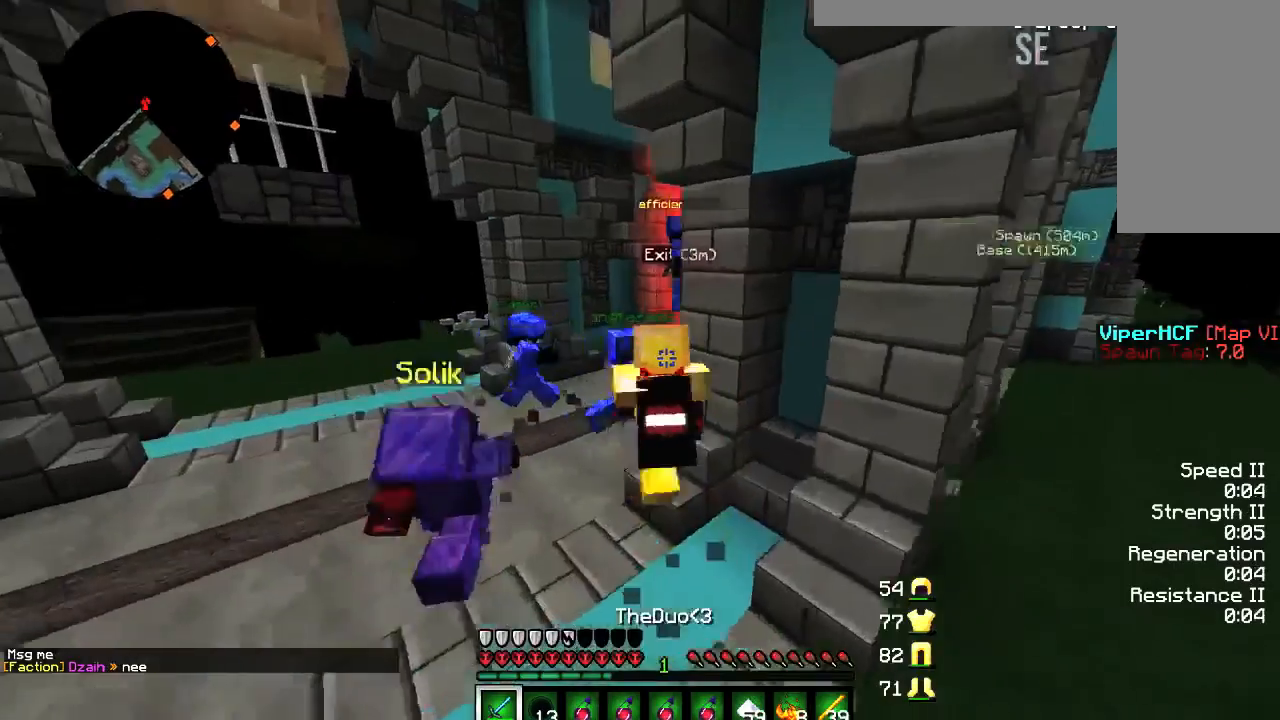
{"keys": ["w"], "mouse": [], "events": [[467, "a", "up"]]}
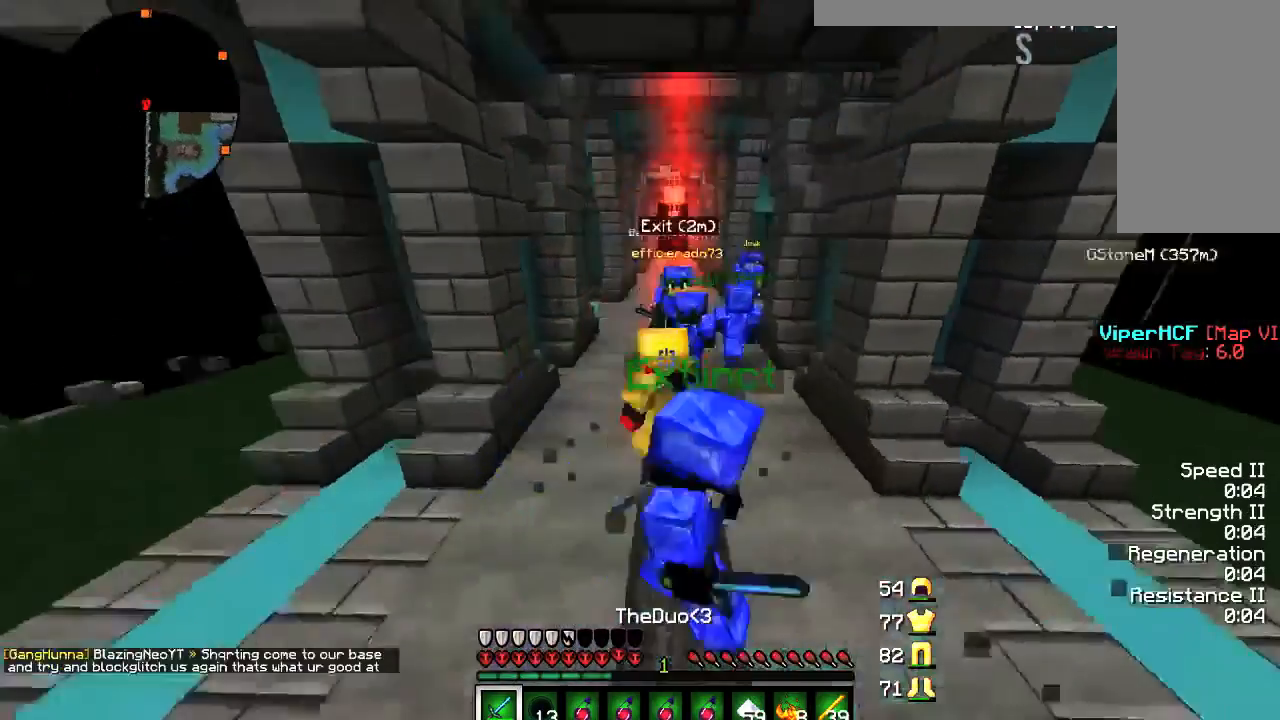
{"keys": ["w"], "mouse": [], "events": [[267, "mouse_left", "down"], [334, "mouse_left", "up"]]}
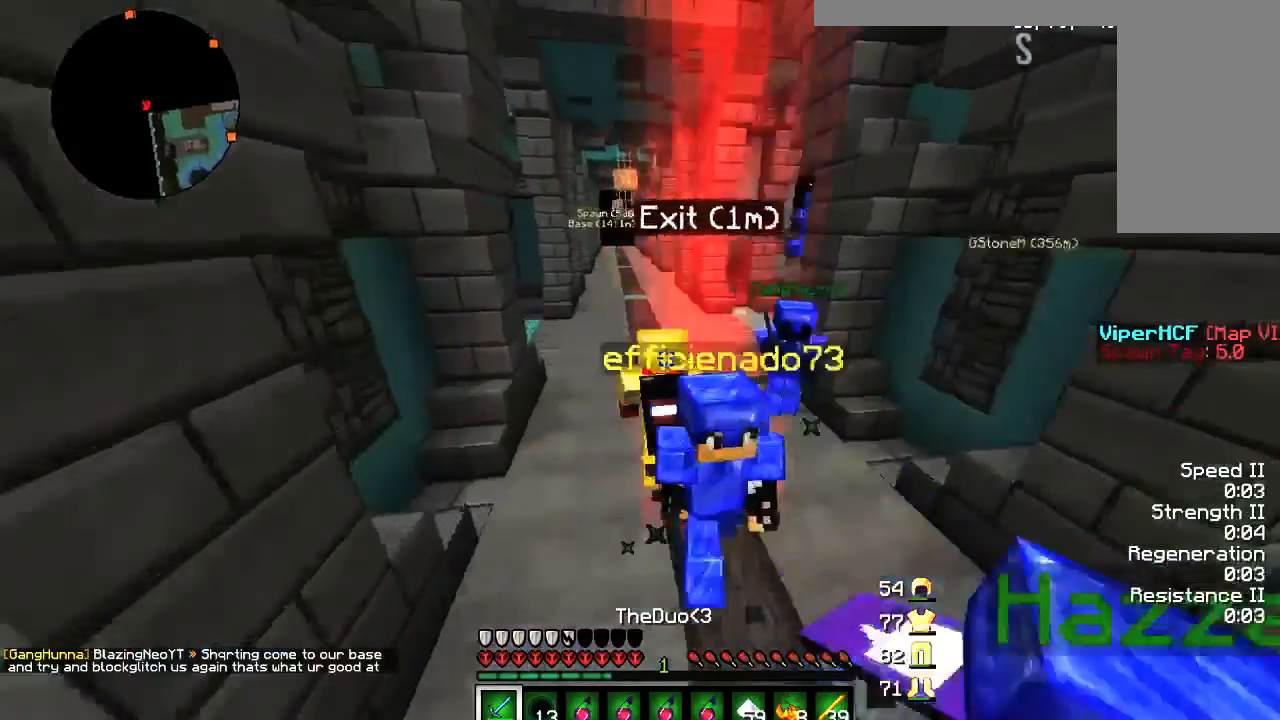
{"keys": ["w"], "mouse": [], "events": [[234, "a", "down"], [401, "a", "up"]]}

___

What you need to do:
Every line above is to be repeated exactly, but no picture is to appear in the copy.

Problem solution:
{"keys": ["w"], "mouse": [], "events": [[467, "a", "up"]]}
{"keys": ["w"], "mouse": [], "events": [[267, "mouse_left", "down"], [334, "mouse_left", "up"]]}
{"keys": ["w"], "mouse": [], "events": [[234, "a", "down"], [401, "a", "up"]]}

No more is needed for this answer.